Third – At my height, I was writing 750 or more words per day. When I stopped, that dropped to not much more than a couple of hundred words on the few days I could manage anything at all. In the months when I was blocked, I would berate myself for not coming even close to what I knew to be an achievable target. But what I’d forgotten is that it took me months of gradually acceleration to get to that pace. It was deeply unrealistic of me to expect that I could just tool up to top speed without starting in first gear again. I’d stall, and be surprised and disappointed in myself, instead of acknowledging that stalling is the only outcome I should have expected.

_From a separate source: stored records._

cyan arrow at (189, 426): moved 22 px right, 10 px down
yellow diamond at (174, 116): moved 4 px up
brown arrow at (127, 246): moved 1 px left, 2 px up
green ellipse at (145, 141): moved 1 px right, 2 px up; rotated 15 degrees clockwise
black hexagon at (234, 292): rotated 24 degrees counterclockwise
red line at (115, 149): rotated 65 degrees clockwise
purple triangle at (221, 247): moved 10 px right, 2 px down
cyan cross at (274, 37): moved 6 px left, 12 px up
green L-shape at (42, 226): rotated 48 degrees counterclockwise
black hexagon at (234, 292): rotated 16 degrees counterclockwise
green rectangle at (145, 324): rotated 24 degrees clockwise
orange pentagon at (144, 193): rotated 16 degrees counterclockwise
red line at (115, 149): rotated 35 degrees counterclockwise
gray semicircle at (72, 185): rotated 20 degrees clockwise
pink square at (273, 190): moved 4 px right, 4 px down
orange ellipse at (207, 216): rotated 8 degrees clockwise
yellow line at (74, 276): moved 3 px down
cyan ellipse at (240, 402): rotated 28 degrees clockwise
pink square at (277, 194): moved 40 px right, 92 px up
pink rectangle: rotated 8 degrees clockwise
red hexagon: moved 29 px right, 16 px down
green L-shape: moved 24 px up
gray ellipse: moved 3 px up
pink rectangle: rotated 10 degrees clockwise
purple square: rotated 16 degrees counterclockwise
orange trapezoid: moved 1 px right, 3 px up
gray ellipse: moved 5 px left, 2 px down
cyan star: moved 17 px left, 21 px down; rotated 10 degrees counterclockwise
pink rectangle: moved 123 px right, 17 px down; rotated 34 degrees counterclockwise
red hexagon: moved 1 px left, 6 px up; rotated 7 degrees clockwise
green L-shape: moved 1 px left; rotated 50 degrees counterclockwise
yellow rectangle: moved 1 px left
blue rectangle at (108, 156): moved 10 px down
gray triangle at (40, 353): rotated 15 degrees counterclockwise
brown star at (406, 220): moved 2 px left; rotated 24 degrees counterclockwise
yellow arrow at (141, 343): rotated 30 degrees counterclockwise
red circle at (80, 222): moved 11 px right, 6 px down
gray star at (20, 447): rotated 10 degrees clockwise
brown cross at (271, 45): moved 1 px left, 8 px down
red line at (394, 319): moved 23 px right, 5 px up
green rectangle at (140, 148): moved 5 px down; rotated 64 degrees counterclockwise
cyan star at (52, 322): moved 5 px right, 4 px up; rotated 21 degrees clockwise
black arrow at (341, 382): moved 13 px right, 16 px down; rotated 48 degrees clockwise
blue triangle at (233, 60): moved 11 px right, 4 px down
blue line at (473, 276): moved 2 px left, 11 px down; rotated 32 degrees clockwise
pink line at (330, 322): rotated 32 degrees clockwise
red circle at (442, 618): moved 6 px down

So I’m giving myself a break – 100 words a day. I know that as I ease myself back into the habit of daily writing, I’ll start cranking out more. But I’ll start with the consistency, because I know that it works for me.

Fourth – I’m playing musical instruments. I have access to ukuleles and a bass guitar. I’m teaching myself how to play them using fingering charts and Youtube videos. It’s surprisingly fulfilling, even if my fingers hurt very much at the moment.

So that’s me. That’s my summer planned out. I’m getting my words back, I’m going to finish this damn first draft of the novel, and I’m going to replenish my short story stocks. And I’m going to be able to play along to the Gorillaz’ “Feelgood Inc”, even if it costs me a finger or two.

 

[1] I promise not to describe it as a process again, at least not until I finish my MFA and the lobotomy bandages have been removed.

1 Comment »

  1. I read the article….some of it is just useful, irrespective of any depression. I’ve been trying to get the impetus to exercise in the morning because I always feel tired & I know it will help (my fitness is appalling & my busyness means exercise gets skipped), and now its there in black and white from someone else with other benefits. Sigh. Morning walk up the road tomorrow.

    BTW this sentence made me laugh out loud; “I am trying to treat it like having a broken arm and be very matter-of-fact about it. Though, really, it’s more like having dysentery, because it traps you at home and no one wants to hear about it.”